## TASK ITEM A:
Summarize the blog post about January in two sentences.

## PASSAGE:
:::

Thursday 24 January 2013

January: It's Like a Month of Mondays

Well, how's everyone doing in the still unwieldy-sounding 2013? I'm tackling my annual 'no booze in January' health drive, with mixed results. Generally, I find this a breeze until about the third weekend of the month, where I crack and have a glass of red, then get back onto the wagon, and January slips by with little to trouble me, other than being penniless.

This year, however, it feels as though January has lasted for three months already and I can't believe there's another week to go. Every evening finds me gasping for a glass and gnawing at my own fists with boredom and pent-up irritation. I think the snow hasn't helped, rendering me house-bound for most of the weekend, due to a combination of transport being nigh-on impossible (surely in the Great Freeze of the 17th Century, when even the Thames was solid, no-one encountered this many problems traversing London? I'm tempted to revert to a horse and carriage), and my only sensible footwear, a pair of walking boots purchased to deal with Edinburgh's Arctic conditions, being in storage.

:::

(Saved data entries)
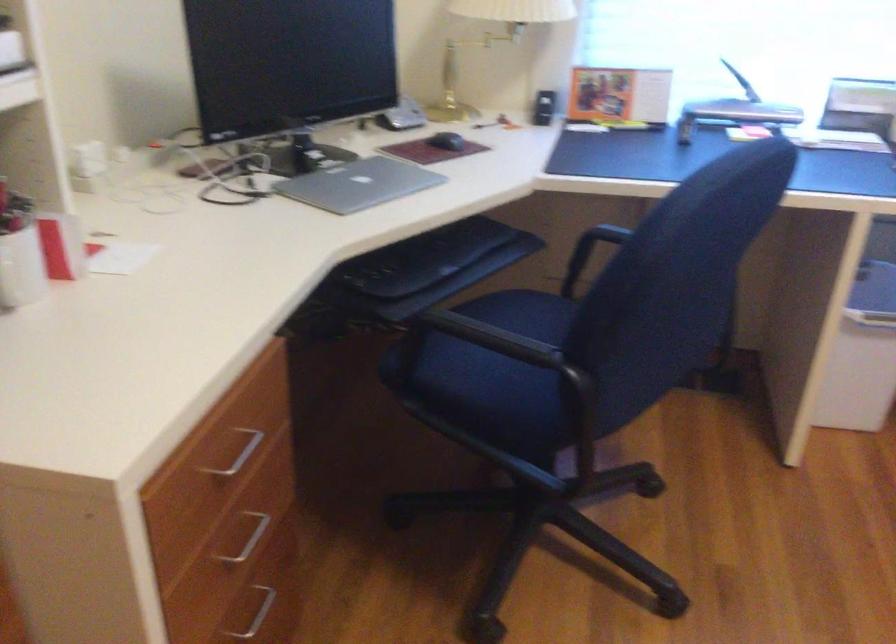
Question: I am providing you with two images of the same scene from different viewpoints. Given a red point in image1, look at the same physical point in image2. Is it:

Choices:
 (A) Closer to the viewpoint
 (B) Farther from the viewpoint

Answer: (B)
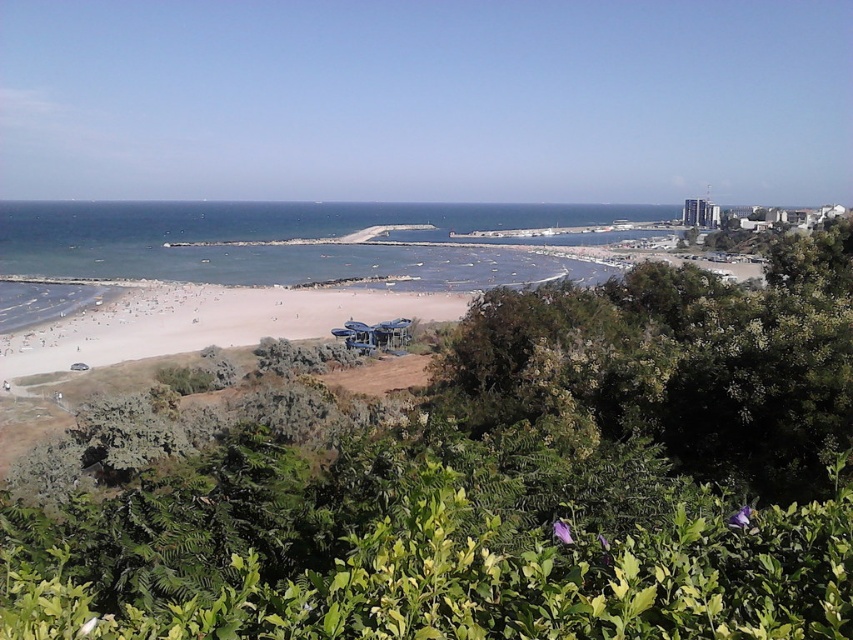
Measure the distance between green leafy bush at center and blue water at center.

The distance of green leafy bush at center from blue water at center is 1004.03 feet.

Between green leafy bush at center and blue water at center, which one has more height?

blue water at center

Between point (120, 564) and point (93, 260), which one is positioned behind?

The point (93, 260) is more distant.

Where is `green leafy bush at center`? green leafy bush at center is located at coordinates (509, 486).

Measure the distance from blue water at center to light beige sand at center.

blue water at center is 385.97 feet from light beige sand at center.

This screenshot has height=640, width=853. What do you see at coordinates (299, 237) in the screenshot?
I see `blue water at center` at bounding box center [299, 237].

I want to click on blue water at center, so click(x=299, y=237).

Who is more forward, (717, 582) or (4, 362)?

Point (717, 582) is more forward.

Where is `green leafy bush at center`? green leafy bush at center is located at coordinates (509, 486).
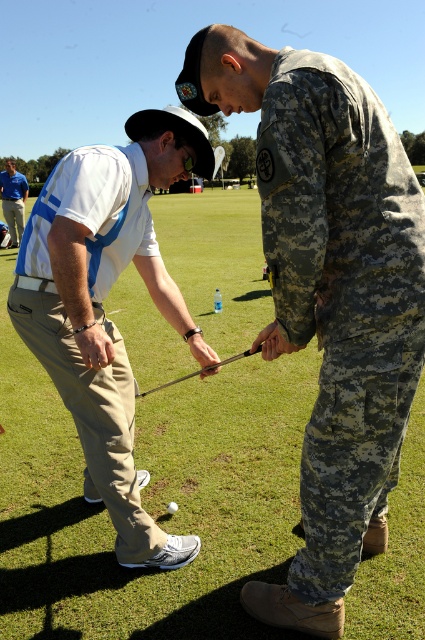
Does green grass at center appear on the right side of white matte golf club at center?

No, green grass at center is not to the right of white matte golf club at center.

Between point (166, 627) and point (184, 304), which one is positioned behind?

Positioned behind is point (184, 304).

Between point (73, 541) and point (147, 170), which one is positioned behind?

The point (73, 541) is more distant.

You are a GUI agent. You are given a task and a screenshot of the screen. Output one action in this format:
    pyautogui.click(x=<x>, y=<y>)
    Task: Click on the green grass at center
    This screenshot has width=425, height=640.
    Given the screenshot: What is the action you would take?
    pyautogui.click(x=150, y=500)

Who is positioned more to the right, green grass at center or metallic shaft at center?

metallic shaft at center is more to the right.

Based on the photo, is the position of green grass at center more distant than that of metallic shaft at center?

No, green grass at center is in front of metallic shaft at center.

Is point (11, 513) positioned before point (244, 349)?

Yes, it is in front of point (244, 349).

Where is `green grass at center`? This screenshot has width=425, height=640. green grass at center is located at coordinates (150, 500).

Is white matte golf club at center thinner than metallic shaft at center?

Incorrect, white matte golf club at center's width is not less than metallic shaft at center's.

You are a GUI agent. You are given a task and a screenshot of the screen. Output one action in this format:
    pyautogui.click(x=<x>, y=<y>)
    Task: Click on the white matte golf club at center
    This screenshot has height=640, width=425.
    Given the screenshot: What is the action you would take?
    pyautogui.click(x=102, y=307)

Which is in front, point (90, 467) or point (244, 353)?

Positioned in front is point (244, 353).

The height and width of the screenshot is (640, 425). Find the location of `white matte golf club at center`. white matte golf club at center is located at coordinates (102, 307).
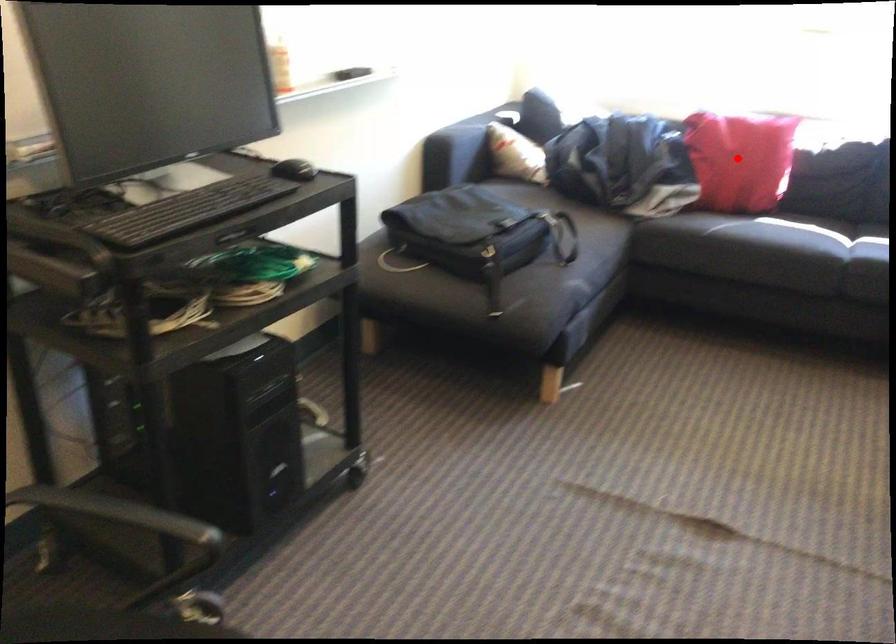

:::

## TASK ITEM B:
Turn the lines of the listing, starting with the line containing "Measure the distance between" and going on through the line containing "pyautogui.click(x=150, y=500)", into a Markdown table with the columns No. and Line, giving each row a number and skipping blank lines. Leave the pictures out of the answer.

## WORKED SOLUTION A:
The writer is observing an annual practice of giving up alcohol in January, which usually passes easily apart from one glass of red wine around the third weekend and a lack of money. This year, however, the month already feels as though it has lasted three months, and snow has kept the writer mostly at home because transport is nearly impossible and the only sensible footwear, a pair of walking boots, is in storage.

## WORKED SOLUTION B:
| No. | Line |
|---|---|
| 1 | Measure the distance between green leafy bush at center and blue water at center. |
| 2 | The distance of green leafy bush at center from blue water at center is 1004.03 feet. |
| 3 | Between green leafy bush at center and blue water at center, which one has more height? |
| 4 | blue water at center |
| 5 | Between point (120, 564) and point (93, 260), which one is positioned behind? |
| 6 | The point (93, 260) is more distant. |
| 7 | Where is `green leafy bush at center`? green leafy bush at center is located at coordinates (509, 486). |
| 8 | Measure the distance from blue water at center to light beige sand at center. |
| 9 | blue water at center is 385.97 feet from light beige sand at center. |
| 10 | This screenshot has height=640, width=853. What do you see at coordinates (299, 237) in the screenshot? |
| 11 | I see `blue water at center` at bounding box center [299, 237]. |
| 12 | I want to click on blue water at center, so click(x=299, y=237). |
| 13 | Who is more forward, (717, 582) or (4, 362)? |
| 14 | Point (717, 582) is more forward. |
| 15 | Where is `green leafy bush at center`? green leafy bush at center is located at coordinates (509, 486). |
| 16 | Does green grass at center appear on the right side of white matte golf club at center? |
| 17 | No, green grass at center is not to the right of white matte golf club at center. |
| 18 | Between point (166, 627) and point (184, 304), which one is positioned behind? |
| 19 | Positioned behind is point (184, 304). |
| 20 | Between point (73, 541) and point (147, 170), which one is positioned behind? |
| 21 | The point (73, 541) is more distant. |
| 22 | You are a GUI agent. You are given a task and a screenshot of the screen. Output one action in this format: |
| 23 |     pyautogui.click(x=<x>, y=<y>) |
| 24 |     Task: Click on the green grass at center |
| 25 |     This screenshot has width=425, height=640. |
| 26 |     Given the screenshot: What is the action you would take? |
| 27 |     pyautogui.click(x=150, y=500) |